▸ Ausgangstext
Wie groß ist das Programm?

Die Programmvielfalt ist eines der wichtigsten Kriterien, ob Netflix auch in Deutschland durchstartet. Aber das Portal hat ein Problem: Die Rechte an einigen Serien und Filmen liegen hierzulange bei anderen. Ausgerechnet bei der Eigenproduktion "House of Cards" hält Sky die Rechte. Zwar hat Netflix die bei Sky schon ausgestrahlten ersten beiden Staffeln zum Start im Programm. Die kommende dritte Staffel wird aber zuerst bei Sky zu sehen sein.

Schon durchgesickert ist, dass Netflix zum Deutschlandstart zwei aus Kinofilmen adaptierte Serien zeigen wird: "Fargo" mit Billy Bob Thornton und Martin Freeman sowie "From Dusk til Dawn". Das klingt vielversprechender als das weitere bereits angekündigte Programm, bestehend aus "Stromberg", "Die Sendung mit der Maus" und Filmen mit Til Schweiger. Da muss Netflix deutlich mehr bieten, um spannend zu sein. Im Vorfeld kündigte das US-Portal zwar an, auch in Deutschland eigene Serien produzieren zu wollen. Details wurden aber nicht bekannt – in Frankreich dagegen ist die Miniserie "Marseille" für 2015 schon angekündigt.

Quantität und Qualität

Wie viele Filme und Serien Netflix insgesamt im Angebot haben wird, verrieten die Macher noch nicht. Zum Vergleich: Bei Amazon Prime Instant Video haben Kunden Zugriff auf 12.000 Serienfolgen oder Filme, bei Watchever sind es 12.500 und bei Sky Snap 5.000. Maxdome liefert rund 4.000 Episoden und Filme, hat aber vor dem Netflix-Start schnell 1.000 Stunden zusätzliches Programm angekündigt.

Es ist aber nicht nur die reine Menge, die entscheidend ist, sondern die Qualität. Denn längst nicht alle der Inhalte bei den Portalen sind hochkarätig – und brandneu. Oder man muss extra zahlen: Maxdome oder Amazon zum Beispiel haben auch bekanntere Filme im Einzelabruf, die nicht in den Paketen ausleihbar sind. Die aktuellen Kino-Blockbuster finden sich meist erst knapp ein Jahr nach dem Kinostart in den Inklusivpaketen der Online-Videotheken. Aber auch nicht alle.

▸ Arbeitsaufträge
1. Auf wie viele Serienfolgen oder Filme haben Kunden bei Watchever laut dem Text über den Netflix-Start in Deutschland Zugriff?
2. Gib aus dem Text über den Netflix-Start in Deutschland den Abschnitt wortgetreu aus, der mit den Worten „Quantität und Qualität“ beginnt und mit „auch nicht alle.“ endet.
3. Erkläre in einem bis drei Sätzen, warum die dritte Staffel von „House of Cards“ laut dem Text über den Netflix-Start in Deutschland zuerst bei Sky zu sehen sein wird.

▸ Bereitgestellte Datensätze
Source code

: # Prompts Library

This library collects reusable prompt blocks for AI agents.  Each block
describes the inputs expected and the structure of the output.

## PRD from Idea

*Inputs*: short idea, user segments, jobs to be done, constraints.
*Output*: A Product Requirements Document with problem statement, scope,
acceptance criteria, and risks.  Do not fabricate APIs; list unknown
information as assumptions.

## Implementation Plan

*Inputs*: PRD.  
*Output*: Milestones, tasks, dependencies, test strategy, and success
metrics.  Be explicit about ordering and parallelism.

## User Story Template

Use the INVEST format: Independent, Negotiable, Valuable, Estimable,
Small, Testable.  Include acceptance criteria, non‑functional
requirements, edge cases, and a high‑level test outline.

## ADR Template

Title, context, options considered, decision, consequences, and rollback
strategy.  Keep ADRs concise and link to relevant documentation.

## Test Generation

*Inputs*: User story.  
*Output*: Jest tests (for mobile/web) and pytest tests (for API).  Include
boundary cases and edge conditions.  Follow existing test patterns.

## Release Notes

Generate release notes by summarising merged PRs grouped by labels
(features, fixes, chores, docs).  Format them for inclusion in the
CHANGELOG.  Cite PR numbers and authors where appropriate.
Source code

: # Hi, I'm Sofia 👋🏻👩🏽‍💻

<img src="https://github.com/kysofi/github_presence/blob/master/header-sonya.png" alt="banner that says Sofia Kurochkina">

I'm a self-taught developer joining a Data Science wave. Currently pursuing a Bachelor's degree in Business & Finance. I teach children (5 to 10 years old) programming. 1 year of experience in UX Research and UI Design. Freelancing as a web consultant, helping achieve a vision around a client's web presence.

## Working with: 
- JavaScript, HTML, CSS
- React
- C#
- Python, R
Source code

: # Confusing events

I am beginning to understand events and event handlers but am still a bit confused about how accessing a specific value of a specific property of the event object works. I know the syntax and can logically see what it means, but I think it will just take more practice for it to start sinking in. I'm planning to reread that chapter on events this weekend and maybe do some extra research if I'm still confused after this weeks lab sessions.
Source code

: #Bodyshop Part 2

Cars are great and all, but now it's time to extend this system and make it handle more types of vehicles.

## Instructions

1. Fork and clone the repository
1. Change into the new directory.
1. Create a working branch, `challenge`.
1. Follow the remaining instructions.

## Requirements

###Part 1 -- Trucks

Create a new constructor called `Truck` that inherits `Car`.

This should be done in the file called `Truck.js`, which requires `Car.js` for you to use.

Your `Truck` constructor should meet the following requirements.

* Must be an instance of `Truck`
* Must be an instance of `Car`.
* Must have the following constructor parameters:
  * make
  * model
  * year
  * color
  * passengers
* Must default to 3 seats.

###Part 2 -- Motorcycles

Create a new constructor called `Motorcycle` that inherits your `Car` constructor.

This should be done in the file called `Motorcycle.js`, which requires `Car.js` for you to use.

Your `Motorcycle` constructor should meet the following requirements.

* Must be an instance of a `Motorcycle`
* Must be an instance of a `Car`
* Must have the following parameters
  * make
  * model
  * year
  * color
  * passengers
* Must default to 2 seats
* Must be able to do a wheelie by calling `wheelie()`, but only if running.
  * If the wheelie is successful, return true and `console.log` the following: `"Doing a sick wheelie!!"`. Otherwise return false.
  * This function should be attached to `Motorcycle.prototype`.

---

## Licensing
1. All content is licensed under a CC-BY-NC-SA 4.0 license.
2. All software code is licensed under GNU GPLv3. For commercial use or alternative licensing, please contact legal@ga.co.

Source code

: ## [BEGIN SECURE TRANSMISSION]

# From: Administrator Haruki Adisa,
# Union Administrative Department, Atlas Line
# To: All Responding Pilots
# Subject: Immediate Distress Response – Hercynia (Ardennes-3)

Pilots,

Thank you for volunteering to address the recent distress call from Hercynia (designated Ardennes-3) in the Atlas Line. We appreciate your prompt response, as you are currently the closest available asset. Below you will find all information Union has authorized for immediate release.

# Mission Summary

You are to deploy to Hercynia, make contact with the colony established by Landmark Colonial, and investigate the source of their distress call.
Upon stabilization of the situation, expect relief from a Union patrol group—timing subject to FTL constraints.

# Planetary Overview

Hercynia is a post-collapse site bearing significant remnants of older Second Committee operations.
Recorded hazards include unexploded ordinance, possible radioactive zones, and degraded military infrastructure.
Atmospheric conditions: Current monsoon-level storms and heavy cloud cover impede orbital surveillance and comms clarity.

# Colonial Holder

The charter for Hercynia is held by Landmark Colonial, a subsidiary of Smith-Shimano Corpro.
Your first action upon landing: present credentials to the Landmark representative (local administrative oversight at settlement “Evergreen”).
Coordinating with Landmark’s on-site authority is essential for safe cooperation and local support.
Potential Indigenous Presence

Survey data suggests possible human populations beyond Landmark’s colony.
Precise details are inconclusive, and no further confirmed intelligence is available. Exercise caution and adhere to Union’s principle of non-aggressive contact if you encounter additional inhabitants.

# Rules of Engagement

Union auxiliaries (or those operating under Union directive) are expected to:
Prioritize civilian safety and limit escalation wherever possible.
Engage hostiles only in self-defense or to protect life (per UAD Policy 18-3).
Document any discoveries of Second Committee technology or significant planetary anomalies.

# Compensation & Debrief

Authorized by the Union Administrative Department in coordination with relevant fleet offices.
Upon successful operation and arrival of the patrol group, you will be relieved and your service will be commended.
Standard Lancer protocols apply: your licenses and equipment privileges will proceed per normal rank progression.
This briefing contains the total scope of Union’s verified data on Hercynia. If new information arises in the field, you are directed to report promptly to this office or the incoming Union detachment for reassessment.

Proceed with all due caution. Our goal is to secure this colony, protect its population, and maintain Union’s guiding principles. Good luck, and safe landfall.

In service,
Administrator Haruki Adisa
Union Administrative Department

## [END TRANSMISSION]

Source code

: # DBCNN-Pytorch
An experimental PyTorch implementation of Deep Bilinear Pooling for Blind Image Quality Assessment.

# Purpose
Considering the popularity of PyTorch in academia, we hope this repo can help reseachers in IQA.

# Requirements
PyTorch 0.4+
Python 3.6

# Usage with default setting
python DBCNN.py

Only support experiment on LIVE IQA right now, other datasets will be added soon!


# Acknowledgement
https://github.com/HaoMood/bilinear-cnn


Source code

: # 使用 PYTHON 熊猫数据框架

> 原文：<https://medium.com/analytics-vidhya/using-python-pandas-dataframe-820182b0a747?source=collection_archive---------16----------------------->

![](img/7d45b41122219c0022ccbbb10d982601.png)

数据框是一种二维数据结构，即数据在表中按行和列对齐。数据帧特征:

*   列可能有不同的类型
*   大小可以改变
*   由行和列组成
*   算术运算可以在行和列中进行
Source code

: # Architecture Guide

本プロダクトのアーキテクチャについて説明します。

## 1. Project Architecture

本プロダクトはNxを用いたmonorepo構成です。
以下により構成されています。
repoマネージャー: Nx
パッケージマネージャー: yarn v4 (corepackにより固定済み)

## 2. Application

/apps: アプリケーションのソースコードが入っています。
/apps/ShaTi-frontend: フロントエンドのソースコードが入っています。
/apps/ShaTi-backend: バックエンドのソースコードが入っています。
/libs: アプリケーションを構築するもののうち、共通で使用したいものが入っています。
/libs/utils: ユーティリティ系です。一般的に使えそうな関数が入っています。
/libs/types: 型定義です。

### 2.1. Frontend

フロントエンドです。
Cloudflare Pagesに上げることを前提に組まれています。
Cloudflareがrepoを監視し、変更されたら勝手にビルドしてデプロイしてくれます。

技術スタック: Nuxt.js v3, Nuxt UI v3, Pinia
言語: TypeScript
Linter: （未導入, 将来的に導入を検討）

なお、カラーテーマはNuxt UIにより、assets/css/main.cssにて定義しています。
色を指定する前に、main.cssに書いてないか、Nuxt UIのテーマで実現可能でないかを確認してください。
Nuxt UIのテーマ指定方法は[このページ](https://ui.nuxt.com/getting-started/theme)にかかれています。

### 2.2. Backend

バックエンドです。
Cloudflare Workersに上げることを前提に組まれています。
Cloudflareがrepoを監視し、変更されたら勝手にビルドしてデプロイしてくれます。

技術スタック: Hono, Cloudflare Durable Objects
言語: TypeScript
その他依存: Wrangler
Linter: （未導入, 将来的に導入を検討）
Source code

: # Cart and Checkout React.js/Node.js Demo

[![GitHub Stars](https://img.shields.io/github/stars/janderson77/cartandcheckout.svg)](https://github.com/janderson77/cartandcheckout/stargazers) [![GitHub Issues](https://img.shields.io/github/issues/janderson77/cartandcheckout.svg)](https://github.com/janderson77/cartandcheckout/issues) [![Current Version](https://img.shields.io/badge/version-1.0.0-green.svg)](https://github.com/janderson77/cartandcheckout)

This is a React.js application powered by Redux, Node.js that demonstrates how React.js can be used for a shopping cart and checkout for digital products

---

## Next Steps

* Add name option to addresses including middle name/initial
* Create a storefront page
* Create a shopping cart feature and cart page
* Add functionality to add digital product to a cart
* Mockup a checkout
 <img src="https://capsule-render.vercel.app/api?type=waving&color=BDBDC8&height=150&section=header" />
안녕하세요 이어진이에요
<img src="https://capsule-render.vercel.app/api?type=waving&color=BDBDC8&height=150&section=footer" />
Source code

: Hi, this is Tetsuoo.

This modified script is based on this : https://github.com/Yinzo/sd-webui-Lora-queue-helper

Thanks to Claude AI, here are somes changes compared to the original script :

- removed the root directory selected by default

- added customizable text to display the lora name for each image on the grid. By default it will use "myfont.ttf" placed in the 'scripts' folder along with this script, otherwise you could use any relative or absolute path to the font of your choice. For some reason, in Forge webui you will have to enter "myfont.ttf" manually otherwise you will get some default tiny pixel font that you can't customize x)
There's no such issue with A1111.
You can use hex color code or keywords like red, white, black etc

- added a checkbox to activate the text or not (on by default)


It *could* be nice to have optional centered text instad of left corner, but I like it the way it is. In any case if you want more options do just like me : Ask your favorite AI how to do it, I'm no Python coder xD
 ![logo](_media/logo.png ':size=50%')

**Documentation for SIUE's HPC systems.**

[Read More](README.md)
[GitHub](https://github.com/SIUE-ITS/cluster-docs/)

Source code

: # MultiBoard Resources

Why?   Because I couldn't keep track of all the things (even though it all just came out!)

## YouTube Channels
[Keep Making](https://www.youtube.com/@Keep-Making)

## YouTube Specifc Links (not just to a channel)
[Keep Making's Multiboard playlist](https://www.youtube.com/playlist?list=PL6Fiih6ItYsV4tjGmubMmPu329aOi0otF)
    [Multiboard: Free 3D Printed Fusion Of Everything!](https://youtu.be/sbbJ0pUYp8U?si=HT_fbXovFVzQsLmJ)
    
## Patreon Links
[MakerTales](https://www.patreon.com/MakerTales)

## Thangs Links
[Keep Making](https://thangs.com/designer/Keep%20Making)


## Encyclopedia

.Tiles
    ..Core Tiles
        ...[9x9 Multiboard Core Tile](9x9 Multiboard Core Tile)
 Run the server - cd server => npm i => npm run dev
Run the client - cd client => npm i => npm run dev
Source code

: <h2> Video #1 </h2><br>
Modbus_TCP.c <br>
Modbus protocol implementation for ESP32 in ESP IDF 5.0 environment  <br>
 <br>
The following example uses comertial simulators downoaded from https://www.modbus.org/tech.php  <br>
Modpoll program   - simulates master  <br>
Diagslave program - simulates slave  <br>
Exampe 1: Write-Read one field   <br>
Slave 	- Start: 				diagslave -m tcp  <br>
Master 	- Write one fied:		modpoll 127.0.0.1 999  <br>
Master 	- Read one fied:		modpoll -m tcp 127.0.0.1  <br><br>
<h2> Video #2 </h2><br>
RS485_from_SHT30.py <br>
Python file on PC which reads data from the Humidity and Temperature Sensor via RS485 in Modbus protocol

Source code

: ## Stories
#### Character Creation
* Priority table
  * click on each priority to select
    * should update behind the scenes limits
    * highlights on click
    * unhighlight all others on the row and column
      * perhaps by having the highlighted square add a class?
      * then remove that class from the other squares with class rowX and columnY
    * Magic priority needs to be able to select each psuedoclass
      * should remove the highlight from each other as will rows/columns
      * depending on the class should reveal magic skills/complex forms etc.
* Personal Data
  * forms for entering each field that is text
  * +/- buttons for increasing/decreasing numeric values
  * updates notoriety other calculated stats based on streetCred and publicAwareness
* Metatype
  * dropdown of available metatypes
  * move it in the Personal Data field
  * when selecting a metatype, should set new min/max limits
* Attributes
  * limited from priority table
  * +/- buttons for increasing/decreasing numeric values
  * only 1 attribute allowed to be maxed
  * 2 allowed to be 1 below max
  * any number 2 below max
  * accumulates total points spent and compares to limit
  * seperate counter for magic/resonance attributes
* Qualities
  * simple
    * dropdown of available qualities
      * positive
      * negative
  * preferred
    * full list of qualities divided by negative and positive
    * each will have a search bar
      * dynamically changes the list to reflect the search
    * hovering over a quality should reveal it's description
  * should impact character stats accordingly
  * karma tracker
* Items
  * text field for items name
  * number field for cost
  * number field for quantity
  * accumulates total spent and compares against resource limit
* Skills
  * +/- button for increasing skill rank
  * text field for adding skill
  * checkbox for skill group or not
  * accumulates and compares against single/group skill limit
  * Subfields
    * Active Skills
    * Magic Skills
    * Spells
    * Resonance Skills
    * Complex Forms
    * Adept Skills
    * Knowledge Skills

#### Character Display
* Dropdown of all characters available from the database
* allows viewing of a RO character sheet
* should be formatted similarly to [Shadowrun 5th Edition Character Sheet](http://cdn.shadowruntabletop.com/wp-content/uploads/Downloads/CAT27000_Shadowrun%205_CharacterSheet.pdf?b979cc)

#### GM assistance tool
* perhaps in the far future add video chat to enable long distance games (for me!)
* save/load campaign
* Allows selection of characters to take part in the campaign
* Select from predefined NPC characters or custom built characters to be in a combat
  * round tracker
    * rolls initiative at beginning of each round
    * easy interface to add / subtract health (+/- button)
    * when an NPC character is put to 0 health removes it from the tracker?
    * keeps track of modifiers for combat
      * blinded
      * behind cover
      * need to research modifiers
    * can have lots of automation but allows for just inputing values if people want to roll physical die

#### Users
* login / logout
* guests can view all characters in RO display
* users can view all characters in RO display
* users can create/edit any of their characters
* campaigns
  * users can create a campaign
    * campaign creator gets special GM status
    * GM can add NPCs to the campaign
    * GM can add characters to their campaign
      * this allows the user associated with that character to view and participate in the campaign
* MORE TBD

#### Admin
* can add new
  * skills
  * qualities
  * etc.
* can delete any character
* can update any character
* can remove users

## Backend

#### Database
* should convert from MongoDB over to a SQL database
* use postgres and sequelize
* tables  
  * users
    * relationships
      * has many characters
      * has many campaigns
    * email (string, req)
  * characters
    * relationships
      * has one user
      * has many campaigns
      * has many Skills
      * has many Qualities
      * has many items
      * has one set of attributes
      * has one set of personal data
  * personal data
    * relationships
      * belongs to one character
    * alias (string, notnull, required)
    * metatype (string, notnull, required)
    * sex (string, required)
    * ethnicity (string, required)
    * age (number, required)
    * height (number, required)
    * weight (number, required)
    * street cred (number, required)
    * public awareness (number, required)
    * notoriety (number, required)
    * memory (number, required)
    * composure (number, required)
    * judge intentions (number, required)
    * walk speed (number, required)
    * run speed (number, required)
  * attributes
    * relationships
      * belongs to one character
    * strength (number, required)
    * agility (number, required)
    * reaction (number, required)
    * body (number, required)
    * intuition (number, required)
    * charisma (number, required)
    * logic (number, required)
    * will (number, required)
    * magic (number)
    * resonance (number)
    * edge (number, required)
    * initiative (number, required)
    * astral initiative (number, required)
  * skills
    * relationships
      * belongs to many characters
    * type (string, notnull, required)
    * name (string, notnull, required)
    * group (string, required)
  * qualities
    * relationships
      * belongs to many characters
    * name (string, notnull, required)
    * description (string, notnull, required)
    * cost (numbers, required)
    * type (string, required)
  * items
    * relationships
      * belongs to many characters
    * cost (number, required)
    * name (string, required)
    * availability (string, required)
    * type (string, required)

▸ Ergebnisse der Übung
1. Bei Watchever haben Kunden Zugriff auf 12.500 Serienfolgen oder Filme.

2.
Quantität und Qualität

Wie viele Filme und Serien Netflix insgesamt im Angebot haben wird, verrieten die Macher noch nicht. Zum Vergleich: Bei Amazon Prime Instant Video haben Kunden Zugriff auf 12.000 Serienfolgen oder Filme, bei Watchever sind es 12.500 und bei Sky Snap 5.000. Maxdome liefert rund 4.000 Episoden und Filme, hat aber vor dem Netflix-Start schnell 1.000 Stunden zusätzliches Programm angekündigt.

Es ist aber nicht nur die reine Menge, die entscheidend ist, sondern die Qualität. Denn längst nicht alle der Inhalte bei den Portalen sind hochkarätig – und brandneu. Oder man muss extra zahlen: Maxdome oder Amazon zum Beispiel haben auch bekanntere Filme im Einzelabruf, die nicht in den Paketen ausleihbar sind. Die aktuellen Kino-Blockbuster finden sich meist erst knapp ein Jahr nach dem Kinostart in den Inklusivpaketen der Online-Videotheken. Aber auch nicht alle.

3. Sky hält in Deutschland die Rechte an der Netflix-Eigenproduktion „House of Cards“. Deshalb läuft die kommende dritte Staffel zuerst bei Sky. Die ersten beiden Staffeln hat Netflix dagegen schon zum Start im Programm.